Millionen Zuschauer kennen ihn als „unseren“, als den Münchner „Tatort“-Kommissar. Seit fast 30 Jahren ermittelt Miroslav Nemec als Ivo Batic für den Bayerischen Rundfunk, von Beginn an mit Udo Wachtveitl. „Ich bin genauso impulsiv, emotional und eruptiv wie der Batic“, sagt Nemec – gleichzeitig aber lustiger und freundlicher. Sein tatsächlich sonniges Gemüt ist dabei nicht selbstverständlich. Denn Nemec, der am Mittwoch 65 wird, hat eine schwierige Kindheit hinter sich. „Mein Leben war viele Jahre geprägt von einer großen Zerrissenheit“, erzählt der Schauspieler in einem berührenden Porträt aus der Reihe „Lebenslinien“, das der BR anlässlich seines Geburtstags heute um 22 Uhr zeigt.
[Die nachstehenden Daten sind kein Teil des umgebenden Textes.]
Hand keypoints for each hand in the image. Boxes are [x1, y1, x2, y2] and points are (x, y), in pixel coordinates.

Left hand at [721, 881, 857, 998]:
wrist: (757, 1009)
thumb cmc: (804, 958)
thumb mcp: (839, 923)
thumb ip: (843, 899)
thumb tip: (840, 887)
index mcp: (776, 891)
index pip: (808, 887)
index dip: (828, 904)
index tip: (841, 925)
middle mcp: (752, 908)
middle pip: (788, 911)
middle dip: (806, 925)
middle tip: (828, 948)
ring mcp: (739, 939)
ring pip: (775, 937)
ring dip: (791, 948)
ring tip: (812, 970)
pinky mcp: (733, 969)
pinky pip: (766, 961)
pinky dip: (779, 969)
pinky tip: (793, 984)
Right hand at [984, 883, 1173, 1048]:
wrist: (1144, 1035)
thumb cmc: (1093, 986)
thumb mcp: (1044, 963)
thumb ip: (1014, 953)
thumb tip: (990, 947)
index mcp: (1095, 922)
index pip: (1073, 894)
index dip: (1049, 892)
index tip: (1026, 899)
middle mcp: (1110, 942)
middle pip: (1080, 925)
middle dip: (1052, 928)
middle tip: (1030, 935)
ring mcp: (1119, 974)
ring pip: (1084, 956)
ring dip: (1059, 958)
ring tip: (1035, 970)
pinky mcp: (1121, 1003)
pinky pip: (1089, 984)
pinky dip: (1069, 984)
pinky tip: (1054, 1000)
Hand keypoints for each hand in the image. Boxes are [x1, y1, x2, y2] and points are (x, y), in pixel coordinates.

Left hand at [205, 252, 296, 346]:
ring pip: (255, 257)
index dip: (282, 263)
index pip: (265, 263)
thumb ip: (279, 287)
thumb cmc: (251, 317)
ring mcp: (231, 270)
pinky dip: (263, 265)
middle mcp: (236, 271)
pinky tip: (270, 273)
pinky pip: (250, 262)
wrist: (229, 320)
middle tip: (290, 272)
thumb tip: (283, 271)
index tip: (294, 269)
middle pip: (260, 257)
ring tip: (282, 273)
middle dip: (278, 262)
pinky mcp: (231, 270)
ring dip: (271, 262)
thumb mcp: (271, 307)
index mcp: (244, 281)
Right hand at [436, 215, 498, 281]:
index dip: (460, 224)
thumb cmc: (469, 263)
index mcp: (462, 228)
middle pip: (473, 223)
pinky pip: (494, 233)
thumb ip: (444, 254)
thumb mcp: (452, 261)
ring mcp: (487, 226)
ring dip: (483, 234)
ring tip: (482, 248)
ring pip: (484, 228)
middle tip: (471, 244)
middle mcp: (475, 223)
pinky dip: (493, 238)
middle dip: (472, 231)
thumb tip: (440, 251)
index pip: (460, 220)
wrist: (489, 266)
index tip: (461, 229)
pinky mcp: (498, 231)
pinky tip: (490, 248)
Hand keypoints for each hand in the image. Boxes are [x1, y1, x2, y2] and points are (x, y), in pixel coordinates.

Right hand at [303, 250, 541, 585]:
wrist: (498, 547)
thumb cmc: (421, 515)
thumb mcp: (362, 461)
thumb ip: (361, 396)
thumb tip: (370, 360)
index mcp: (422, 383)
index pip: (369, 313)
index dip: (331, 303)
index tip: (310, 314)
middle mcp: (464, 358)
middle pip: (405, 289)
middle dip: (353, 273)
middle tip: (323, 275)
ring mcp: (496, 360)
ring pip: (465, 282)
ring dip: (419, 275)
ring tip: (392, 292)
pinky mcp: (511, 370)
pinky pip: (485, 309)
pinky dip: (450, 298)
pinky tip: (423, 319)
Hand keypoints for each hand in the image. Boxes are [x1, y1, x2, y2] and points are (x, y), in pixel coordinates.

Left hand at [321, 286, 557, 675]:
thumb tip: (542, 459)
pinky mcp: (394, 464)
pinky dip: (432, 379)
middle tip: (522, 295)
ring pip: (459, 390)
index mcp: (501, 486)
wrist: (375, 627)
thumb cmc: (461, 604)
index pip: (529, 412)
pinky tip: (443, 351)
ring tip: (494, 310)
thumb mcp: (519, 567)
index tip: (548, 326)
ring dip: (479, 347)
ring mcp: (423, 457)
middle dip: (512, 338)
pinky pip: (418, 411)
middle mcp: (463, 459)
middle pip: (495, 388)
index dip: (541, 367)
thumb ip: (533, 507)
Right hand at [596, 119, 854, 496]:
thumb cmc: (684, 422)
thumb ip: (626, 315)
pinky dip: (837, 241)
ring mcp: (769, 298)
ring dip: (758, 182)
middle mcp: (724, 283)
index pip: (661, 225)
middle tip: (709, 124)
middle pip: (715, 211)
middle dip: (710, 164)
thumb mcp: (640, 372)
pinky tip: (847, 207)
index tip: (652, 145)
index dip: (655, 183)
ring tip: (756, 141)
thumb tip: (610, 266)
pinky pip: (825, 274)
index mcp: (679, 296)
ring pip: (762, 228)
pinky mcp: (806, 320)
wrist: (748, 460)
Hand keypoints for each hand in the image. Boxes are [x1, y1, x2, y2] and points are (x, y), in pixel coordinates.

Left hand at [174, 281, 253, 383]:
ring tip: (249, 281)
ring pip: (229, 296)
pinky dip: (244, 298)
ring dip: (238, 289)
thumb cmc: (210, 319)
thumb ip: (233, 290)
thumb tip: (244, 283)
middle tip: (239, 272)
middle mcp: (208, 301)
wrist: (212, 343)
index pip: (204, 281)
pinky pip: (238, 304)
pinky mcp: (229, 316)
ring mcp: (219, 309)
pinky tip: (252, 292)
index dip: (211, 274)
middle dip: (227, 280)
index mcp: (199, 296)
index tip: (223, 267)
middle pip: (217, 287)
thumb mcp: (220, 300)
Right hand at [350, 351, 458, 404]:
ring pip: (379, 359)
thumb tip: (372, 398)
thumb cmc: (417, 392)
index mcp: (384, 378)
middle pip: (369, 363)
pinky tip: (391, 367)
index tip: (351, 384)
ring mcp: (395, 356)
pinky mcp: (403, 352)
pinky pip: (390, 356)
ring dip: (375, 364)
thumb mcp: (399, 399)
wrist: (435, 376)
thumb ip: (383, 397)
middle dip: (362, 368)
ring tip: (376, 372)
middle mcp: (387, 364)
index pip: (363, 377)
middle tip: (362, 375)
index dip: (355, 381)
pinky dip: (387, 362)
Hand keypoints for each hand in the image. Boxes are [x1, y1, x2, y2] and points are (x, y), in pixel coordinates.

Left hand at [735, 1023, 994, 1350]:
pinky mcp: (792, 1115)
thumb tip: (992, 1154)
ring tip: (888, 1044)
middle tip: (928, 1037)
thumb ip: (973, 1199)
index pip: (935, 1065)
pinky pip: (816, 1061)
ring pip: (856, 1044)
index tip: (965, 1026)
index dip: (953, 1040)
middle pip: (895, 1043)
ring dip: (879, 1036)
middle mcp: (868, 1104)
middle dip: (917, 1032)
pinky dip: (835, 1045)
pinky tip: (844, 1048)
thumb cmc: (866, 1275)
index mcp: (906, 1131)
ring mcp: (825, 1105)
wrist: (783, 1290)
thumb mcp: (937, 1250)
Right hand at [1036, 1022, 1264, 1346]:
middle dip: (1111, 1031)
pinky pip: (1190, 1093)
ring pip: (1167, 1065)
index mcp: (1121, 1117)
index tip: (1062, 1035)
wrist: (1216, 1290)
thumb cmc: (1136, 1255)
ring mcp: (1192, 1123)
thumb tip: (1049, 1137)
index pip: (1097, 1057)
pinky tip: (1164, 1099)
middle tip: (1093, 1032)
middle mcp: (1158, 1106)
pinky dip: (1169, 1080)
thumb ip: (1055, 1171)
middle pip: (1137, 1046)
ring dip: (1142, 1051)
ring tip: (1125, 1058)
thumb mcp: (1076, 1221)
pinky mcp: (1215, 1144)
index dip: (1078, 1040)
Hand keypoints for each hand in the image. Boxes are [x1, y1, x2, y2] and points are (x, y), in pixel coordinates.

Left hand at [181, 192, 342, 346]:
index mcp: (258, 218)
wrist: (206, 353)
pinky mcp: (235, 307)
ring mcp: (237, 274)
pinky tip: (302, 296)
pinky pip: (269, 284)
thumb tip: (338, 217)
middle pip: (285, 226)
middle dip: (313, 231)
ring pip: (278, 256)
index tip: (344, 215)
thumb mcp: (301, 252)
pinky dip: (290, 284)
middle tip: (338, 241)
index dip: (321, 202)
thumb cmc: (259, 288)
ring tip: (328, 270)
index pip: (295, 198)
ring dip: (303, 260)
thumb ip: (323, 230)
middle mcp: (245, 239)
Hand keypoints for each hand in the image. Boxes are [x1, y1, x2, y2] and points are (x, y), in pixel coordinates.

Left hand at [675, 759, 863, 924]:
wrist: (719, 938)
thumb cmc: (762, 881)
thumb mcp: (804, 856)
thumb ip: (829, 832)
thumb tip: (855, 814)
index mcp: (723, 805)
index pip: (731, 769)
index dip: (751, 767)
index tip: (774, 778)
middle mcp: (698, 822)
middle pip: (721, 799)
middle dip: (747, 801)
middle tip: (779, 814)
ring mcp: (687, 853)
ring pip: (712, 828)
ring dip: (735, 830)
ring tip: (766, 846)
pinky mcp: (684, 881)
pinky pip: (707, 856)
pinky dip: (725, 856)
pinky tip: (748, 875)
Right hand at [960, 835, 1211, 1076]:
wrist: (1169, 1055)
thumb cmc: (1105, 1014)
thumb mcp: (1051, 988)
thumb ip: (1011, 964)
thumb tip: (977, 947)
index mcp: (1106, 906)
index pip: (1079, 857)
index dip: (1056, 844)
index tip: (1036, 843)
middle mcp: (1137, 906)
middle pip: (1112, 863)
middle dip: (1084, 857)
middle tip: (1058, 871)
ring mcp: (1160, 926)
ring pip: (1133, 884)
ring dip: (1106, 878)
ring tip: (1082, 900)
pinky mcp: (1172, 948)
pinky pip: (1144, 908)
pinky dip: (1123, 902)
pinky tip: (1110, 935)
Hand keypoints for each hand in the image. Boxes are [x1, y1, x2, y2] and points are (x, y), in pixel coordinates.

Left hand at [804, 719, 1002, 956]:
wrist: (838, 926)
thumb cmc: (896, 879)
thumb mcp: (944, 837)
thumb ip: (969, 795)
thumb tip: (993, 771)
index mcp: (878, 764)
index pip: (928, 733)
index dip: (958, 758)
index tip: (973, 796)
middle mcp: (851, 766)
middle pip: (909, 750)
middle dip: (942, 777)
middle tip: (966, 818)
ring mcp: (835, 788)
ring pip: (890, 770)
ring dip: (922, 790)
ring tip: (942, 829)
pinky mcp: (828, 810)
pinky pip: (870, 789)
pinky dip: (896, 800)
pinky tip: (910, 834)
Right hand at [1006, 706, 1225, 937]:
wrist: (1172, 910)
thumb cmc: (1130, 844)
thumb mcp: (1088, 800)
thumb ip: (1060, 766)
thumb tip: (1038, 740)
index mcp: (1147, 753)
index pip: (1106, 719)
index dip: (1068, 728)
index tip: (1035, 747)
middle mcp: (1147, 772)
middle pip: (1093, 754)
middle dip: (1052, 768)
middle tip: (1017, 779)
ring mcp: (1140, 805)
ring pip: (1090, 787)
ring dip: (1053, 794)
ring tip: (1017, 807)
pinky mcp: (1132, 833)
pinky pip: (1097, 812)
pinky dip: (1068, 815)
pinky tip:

Geboren wird Nemec 1954 in Zagreb. Die Verhältnisse sind einfach, sein Vater arbeitet als Bankangestellter, muss sich als Kartenabreißer im Fußballstadion Geld dazuverdienen. Dass er trinkt, macht das Verhältnis zum Sohn nicht besser. Miros Mutter will, dass der es besser hat – und entscheidet, ihn nach Deutschland zu geben. In Freilassing leben Verwandte, Tante Baba mit ihrem Mann Fritz. Im Alter von vier Jahren kommt Miro das erste Mal zu ihnen. „Man kann also auch anders leben“, denkt er sich damals, als er das Haus in Bayern sieht, das so viel schöner und größer ist als sein Zuhause in Zagreb. Er bleibt – doch Baba und Fritz sind streng, Miro hat Heimweh, fühlt sich alleingelassen. „Emotional war das nicht ausreichend“, sagt er heute, im Rückblick. Zumal es ein ständiges Hin und Her zwischen den Welten gibt. Ein paar Monate ist er in Freilassing, dann wieder in Zagreb. Allein in den ersten vier Schuljahren wechselt der Bub mehrfach die Klasse, findet nur schwer Anschluss, verliert das Vertrauen, weil seine Mutter, die in dem Film als „hysterisch“ beschrieben wird, ihm mal dieses sagt und mal jenes.
Als Miro zwölf ist, fällt schließlich die Entscheidung, dass seine Heimat Freilassing bleiben soll, inklusive Adoption durch Baba und Fritz. Als einziger Ausländer in der Klasse ist er für viele Mitschüler nur „Miroslav Jugoslav“, aber Nemec beißt sich durch und entdeckt als junger Erwachsener seine Liebe zur Musik. „Er wäre gerne Rockstar geworden“, sagt ein Freund. Tatsächlich ist Nemec ein begnadeter Pianist. Ein Platz am Mozarteum in Salzburg ist ihm sicher. Weil er aber zu der Zeit in eine Schauspielerin verliebt ist, schmeißt er die Musikausbildung hin und geht nach Zürich an die Schauspielakademie – das Theater ist seine zweite Leidenschaft.
Köln, Essen, Frankfurt sind die Stationen, ehe er zum Münchner Volkstheater und ans Residenztheater wechselt. Im Lauf der Jahre verlagert sich sein Schwerpunkt dann Richtung Fernsehen. Oft wird er als Bösewicht besetzt, etwa in den Serien „Der Alte“ und „Derrick“; die Rolle seines Lebens ergattert er 1991 – den „Tatort“-Kommissar Ivo Batic, den er bis heute leidenschaftlich spielt. Ein Ende? Nicht in Sicht, sehr zur Freude von Millionen Fans, die ihn lieben.
Apropos lieben: Die Frauen haben in Nemecs Leben immer eine große Rolle gespielt. Manche Beziehung, etwa zu den Kolleginnen Rita Russek und Janina Hartwig, ging in die Brüche – auch, weil es Nemec schwerfällt zu vertrauen. Seit 20 Jahren ist der Vater zweier Töchter nun mit der Filmemacherin Katrin Jäger glücklich. Zu gerne würde er seine leibliche Mutter an seinem jetzigen erfüllten Leben teilhaben lassen. Doch sie starb 1993. Immerhin, sagt Nemec, habe sie noch erlebt, dass er es zu etwas gebracht hat.